_WHAT THE TASK ASKS_
Nothing but the lines below from the one that contains "39: (208, 12, 0.64)" through the one that contains "47: (435, 107, 0.64)" should be retyped, exactly and including both ends. Do not include pictures.

(Stored data entries)

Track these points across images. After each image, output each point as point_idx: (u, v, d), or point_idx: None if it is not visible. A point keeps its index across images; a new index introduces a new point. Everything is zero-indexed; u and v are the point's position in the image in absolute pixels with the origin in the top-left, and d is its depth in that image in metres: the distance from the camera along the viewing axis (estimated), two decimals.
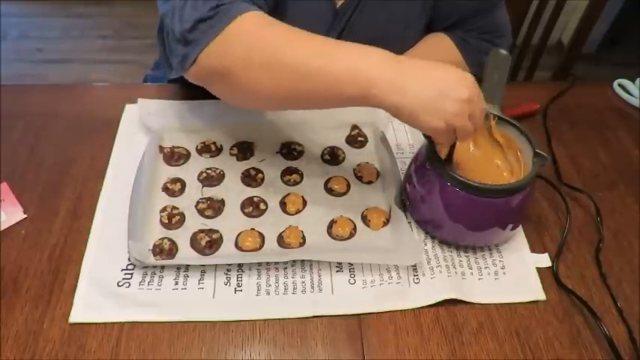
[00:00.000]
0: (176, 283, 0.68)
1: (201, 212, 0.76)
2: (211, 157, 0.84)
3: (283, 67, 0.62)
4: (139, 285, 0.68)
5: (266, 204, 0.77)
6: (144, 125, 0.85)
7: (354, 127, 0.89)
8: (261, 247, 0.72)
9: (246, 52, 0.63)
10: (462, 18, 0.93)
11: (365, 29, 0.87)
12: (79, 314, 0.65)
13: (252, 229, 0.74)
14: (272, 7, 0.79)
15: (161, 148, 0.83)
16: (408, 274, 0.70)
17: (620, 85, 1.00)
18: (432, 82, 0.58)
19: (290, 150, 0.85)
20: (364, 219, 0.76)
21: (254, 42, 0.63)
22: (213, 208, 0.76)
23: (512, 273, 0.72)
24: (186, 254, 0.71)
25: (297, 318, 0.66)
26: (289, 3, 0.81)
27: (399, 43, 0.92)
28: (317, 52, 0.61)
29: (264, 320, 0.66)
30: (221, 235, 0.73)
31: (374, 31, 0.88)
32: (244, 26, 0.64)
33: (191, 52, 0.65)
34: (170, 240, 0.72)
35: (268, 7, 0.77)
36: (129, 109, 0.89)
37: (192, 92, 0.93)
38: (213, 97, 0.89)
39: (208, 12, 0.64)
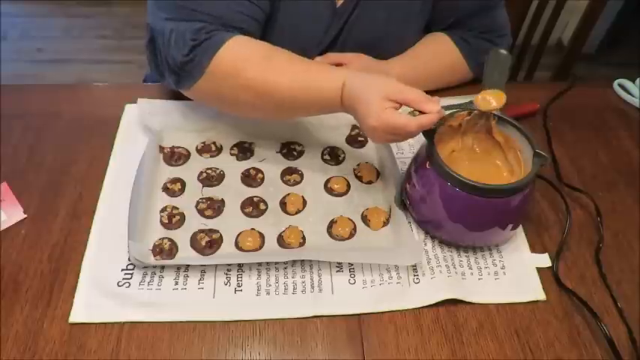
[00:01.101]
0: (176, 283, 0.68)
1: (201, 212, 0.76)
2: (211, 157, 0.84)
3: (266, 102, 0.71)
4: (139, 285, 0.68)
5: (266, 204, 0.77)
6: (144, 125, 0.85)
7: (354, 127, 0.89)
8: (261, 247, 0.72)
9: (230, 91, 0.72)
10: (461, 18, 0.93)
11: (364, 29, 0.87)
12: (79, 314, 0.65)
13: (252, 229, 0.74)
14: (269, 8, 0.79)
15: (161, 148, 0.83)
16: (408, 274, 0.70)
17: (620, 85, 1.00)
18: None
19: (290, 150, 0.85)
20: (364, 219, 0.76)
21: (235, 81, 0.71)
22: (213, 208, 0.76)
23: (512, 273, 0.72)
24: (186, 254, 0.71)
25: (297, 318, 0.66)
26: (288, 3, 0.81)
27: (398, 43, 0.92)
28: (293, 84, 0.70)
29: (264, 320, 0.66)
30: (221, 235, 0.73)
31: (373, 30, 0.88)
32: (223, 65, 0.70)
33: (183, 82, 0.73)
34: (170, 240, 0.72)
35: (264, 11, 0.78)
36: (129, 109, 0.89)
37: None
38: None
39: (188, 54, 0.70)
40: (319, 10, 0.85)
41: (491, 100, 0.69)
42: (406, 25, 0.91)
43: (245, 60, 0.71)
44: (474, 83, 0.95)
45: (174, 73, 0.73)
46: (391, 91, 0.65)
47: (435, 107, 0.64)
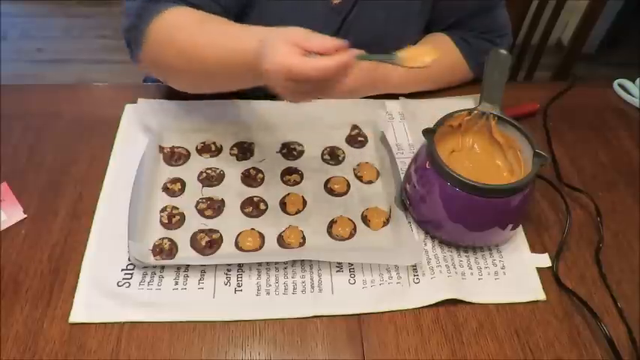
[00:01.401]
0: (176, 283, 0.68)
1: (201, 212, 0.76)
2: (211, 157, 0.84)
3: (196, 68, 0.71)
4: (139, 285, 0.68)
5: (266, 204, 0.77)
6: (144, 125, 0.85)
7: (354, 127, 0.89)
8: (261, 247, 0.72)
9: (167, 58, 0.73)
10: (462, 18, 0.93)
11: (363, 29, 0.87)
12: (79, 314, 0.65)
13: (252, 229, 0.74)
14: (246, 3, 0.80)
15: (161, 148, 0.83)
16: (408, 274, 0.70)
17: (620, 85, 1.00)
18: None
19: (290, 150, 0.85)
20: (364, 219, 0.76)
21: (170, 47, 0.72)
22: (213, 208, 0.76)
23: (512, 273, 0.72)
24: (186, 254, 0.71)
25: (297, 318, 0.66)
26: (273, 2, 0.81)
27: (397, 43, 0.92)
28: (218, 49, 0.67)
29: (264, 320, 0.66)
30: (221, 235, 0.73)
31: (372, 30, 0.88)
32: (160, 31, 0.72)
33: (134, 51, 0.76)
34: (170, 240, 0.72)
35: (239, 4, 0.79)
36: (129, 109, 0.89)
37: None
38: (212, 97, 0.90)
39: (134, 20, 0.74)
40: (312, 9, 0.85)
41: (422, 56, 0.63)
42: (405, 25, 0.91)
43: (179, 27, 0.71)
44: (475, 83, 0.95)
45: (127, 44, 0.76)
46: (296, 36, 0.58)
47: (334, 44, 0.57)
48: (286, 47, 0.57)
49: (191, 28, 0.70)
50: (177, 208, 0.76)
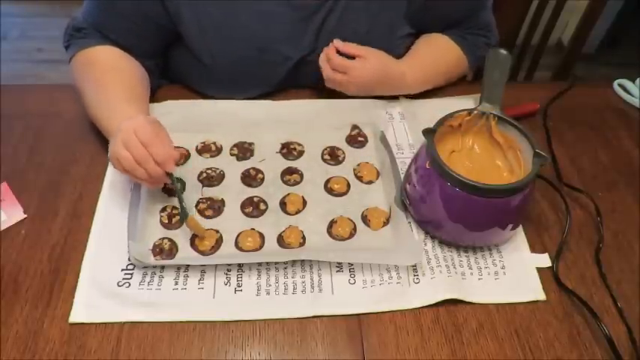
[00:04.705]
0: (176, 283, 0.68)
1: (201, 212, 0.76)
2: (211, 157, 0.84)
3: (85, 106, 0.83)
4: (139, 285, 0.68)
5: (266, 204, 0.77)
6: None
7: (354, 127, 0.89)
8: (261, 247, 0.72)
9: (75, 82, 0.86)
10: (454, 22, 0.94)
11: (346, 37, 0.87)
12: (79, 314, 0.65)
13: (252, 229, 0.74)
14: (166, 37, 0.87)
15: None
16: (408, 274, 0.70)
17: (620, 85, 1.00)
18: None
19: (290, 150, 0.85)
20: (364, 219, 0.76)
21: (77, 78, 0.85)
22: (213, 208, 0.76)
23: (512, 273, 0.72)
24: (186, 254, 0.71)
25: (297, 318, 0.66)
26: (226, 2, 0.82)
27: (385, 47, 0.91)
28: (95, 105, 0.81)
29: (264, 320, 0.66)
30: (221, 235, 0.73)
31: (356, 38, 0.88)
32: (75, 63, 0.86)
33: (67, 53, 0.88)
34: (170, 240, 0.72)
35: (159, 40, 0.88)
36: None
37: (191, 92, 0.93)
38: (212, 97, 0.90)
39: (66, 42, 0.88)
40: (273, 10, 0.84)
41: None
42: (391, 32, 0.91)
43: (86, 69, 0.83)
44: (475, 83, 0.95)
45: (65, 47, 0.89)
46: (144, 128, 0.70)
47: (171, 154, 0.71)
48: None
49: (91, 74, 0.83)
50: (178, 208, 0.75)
--
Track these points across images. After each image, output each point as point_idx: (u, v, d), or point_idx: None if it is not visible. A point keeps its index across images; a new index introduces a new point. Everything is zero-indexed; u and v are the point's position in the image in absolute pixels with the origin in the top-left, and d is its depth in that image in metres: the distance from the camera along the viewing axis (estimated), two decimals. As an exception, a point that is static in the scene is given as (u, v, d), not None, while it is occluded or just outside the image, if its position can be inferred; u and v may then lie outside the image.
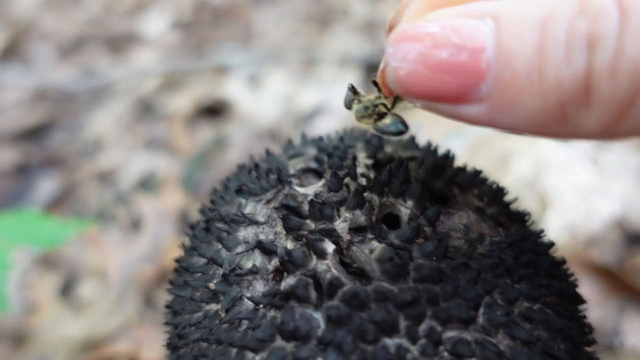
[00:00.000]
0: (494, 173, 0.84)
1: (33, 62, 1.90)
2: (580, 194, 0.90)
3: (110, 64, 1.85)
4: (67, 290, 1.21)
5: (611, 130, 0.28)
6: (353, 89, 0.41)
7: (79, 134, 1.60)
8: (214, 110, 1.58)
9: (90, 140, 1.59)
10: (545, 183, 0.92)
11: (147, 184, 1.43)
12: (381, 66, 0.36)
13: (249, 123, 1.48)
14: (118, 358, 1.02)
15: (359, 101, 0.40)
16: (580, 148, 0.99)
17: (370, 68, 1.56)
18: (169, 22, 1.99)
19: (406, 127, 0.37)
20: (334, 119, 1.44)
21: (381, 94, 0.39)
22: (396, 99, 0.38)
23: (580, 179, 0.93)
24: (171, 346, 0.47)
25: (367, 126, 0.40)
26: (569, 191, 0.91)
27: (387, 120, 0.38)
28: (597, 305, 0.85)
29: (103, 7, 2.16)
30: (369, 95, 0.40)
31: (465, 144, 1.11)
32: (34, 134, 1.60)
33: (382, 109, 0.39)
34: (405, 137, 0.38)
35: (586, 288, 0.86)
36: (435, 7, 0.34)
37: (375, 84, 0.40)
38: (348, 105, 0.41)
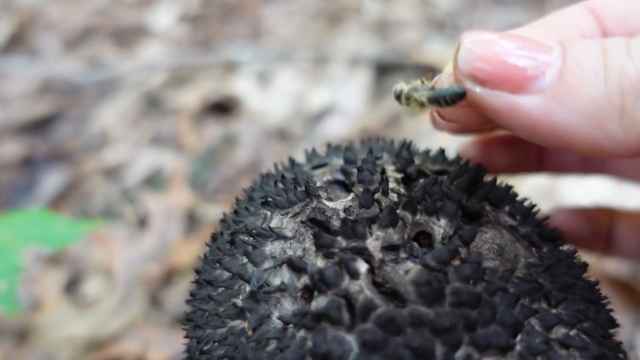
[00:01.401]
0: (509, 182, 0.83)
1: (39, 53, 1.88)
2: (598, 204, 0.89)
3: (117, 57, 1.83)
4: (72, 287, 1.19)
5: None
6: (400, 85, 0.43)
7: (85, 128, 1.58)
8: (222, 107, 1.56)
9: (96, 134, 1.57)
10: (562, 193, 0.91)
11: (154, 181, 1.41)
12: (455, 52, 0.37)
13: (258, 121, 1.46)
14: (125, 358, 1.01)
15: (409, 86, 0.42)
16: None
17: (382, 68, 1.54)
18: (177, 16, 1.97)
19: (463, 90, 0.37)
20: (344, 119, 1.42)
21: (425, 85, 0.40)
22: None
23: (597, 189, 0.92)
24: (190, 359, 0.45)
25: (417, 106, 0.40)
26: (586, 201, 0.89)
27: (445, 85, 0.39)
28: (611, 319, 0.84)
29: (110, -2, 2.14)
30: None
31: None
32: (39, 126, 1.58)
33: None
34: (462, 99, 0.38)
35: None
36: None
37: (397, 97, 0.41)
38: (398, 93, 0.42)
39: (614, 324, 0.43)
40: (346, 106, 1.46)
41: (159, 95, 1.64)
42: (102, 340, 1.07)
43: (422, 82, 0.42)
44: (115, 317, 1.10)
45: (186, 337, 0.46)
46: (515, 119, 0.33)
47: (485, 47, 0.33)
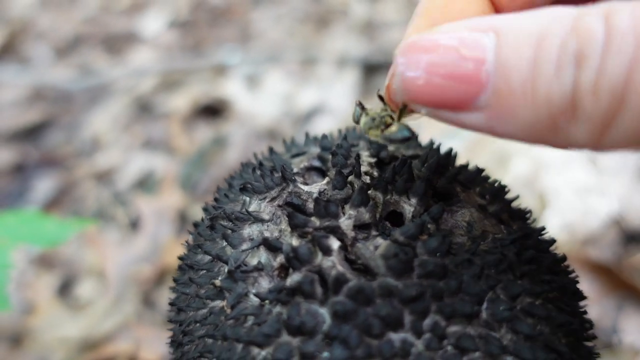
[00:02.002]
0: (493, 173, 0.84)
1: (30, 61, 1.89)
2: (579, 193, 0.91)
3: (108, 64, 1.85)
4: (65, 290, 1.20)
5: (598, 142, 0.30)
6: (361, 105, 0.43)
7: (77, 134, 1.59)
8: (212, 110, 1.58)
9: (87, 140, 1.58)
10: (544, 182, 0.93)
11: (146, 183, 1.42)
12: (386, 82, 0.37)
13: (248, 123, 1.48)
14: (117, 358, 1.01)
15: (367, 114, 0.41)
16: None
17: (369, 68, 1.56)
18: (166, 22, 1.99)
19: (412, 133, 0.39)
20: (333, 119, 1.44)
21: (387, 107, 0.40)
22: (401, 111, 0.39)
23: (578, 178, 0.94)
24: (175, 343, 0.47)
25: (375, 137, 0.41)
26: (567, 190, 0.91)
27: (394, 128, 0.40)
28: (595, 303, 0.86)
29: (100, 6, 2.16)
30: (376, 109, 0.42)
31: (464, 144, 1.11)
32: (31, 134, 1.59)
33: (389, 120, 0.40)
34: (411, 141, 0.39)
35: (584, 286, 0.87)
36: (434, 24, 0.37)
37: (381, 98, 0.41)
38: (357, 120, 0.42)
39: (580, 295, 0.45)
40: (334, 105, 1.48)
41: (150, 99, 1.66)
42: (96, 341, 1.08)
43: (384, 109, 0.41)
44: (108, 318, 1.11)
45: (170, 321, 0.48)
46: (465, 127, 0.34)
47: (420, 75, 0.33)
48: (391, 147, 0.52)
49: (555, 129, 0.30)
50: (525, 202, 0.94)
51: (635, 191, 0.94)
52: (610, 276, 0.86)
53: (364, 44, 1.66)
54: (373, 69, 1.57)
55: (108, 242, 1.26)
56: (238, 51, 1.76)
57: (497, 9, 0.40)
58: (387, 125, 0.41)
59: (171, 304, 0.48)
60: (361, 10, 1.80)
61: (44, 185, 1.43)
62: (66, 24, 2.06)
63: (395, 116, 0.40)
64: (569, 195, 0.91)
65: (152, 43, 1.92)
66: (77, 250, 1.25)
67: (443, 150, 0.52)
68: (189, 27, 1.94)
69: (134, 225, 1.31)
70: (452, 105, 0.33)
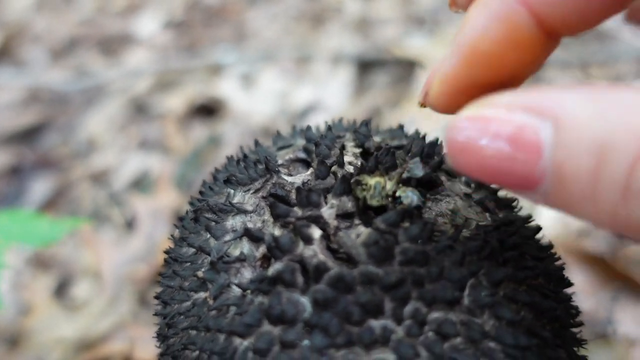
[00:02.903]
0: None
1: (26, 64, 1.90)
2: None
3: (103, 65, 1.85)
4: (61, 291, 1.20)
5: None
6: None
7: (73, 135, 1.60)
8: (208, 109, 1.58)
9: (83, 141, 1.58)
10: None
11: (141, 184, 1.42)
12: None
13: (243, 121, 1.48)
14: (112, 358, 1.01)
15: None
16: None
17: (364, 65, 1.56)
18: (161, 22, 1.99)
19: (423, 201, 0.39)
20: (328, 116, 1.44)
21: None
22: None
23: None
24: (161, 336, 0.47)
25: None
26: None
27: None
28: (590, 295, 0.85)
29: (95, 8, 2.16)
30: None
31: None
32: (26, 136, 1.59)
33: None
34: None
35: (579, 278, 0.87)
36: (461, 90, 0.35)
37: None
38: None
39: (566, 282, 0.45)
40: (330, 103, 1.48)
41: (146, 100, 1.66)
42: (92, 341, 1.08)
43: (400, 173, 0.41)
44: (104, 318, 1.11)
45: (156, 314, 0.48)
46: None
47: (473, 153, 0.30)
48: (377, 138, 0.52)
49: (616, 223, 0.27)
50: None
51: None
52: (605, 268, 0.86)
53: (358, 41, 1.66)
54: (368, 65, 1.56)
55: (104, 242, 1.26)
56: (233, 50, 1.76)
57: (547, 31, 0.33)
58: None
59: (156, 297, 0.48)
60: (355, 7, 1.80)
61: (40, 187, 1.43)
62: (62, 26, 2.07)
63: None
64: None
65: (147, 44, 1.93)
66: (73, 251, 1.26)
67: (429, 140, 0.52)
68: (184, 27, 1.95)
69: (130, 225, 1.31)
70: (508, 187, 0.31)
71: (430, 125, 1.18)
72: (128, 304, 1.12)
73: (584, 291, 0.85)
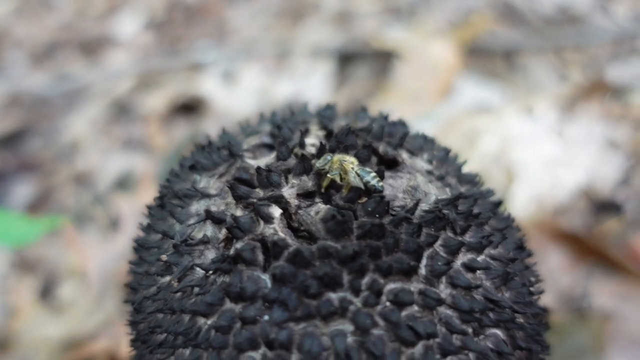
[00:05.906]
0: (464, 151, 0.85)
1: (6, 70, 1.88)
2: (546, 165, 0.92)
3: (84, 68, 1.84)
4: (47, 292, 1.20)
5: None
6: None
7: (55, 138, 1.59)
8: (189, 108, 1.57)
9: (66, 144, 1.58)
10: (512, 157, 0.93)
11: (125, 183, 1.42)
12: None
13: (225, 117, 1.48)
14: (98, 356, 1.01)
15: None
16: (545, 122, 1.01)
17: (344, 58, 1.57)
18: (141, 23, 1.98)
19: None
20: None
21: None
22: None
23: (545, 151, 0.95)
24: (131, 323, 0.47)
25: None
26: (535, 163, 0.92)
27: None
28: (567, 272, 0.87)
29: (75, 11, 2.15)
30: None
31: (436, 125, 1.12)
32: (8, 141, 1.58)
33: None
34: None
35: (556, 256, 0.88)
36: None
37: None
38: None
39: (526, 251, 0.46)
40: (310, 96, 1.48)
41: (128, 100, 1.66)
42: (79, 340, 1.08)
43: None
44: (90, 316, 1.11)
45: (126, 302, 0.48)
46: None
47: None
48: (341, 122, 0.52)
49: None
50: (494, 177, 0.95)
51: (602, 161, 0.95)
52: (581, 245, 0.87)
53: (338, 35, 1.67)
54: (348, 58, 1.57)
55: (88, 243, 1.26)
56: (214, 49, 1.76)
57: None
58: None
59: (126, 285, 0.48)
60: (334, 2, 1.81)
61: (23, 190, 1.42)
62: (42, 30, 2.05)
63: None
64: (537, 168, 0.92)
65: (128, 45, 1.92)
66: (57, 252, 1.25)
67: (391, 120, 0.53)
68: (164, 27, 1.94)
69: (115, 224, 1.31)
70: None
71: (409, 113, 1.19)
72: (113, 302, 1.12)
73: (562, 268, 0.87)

_EXERCISE RESULT_
39: (208, 12, 0.64)
[00:01.101]
0: (176, 283, 0.68)
1: (201, 212, 0.76)
2: (211, 157, 0.84)
3: (266, 102, 0.71)
4: (139, 285, 0.68)
5: (266, 204, 0.77)
6: (144, 125, 0.85)
7: (354, 127, 0.89)
8: (261, 247, 0.72)
9: (230, 91, 0.72)
10: (461, 18, 0.93)
11: (364, 29, 0.87)
12: (79, 314, 0.65)
13: (252, 229, 0.74)
14: (269, 8, 0.79)
15: (161, 148, 0.83)
16: (408, 274, 0.70)
17: (620, 85, 1.00)
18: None
19: (290, 150, 0.85)
20: (364, 219, 0.76)
21: (235, 81, 0.71)
22: (213, 208, 0.76)
23: (512, 273, 0.72)
24: (186, 254, 0.71)
25: (297, 318, 0.66)
26: (288, 3, 0.81)
27: (398, 43, 0.92)
28: (293, 84, 0.70)
29: (264, 320, 0.66)
30: (221, 235, 0.73)
31: (373, 30, 0.88)
32: (223, 65, 0.70)
33: (183, 82, 0.73)
34: (170, 240, 0.72)
35: (264, 11, 0.78)
36: (129, 109, 0.89)
37: None
38: None
39: (188, 54, 0.70)
40: (319, 10, 0.85)
41: (491, 100, 0.69)
42: (406, 25, 0.91)
43: (245, 60, 0.71)
44: (474, 83, 0.95)
45: (174, 73, 0.73)
46: (391, 91, 0.65)
47: (435, 107, 0.64)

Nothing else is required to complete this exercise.